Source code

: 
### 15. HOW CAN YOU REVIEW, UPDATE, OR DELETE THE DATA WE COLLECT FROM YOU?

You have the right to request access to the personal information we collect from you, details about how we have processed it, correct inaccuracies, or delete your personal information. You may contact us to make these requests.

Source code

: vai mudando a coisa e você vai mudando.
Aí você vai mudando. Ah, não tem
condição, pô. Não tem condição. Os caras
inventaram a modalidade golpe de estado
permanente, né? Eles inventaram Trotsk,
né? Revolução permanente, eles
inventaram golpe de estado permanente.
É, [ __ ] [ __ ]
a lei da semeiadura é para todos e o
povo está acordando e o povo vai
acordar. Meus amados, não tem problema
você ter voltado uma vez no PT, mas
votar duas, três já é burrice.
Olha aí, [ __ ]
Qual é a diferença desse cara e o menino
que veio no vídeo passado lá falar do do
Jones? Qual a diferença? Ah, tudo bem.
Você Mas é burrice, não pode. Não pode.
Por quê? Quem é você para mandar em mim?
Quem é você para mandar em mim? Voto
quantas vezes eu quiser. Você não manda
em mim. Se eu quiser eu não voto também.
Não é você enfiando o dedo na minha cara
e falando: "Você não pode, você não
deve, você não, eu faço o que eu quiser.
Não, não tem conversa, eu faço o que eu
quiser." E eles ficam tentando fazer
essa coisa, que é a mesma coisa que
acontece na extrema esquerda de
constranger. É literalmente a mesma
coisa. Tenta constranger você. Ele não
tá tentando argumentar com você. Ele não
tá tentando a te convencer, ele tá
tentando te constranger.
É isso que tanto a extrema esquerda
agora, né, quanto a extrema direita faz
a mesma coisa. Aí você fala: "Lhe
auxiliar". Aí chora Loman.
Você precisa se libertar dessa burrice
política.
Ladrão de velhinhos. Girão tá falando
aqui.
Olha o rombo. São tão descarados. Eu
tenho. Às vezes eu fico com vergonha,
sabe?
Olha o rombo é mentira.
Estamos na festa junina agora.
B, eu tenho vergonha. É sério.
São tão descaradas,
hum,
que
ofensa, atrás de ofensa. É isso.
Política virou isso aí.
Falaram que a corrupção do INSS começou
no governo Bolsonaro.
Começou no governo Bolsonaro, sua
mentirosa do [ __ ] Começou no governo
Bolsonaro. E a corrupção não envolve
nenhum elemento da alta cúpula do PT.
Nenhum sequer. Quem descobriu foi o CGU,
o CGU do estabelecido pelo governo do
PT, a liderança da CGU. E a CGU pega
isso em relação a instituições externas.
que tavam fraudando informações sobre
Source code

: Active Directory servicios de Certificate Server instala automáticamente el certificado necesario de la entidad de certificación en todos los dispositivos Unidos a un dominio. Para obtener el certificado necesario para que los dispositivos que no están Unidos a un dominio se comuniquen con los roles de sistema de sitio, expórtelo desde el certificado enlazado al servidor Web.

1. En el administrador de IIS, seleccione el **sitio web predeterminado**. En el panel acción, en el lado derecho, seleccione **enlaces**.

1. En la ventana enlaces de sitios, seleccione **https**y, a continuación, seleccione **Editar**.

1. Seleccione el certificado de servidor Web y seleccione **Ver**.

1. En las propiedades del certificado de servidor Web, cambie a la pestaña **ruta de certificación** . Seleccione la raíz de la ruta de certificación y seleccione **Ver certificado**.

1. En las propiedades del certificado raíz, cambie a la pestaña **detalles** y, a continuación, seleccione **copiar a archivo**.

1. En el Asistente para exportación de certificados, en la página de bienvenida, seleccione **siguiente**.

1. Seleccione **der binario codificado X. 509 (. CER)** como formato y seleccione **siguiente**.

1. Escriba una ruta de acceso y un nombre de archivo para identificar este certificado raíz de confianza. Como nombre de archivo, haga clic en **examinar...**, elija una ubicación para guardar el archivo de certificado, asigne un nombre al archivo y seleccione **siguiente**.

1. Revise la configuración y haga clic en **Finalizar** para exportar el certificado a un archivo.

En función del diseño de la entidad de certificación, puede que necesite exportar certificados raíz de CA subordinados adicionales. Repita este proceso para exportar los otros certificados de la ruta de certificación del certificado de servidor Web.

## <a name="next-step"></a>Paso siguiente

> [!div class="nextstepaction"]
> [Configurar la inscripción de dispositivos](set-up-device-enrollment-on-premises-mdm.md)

------

Task prompt
Can you collect every line in the entries above that contains the string "governo", matching case exactly?

Answer space
no governo Bolsonaro.
Começou no governo Bolsonaro, sua
mentirosa do [ __ ] Começou no governo
o CGU do estabelecido pelo governo do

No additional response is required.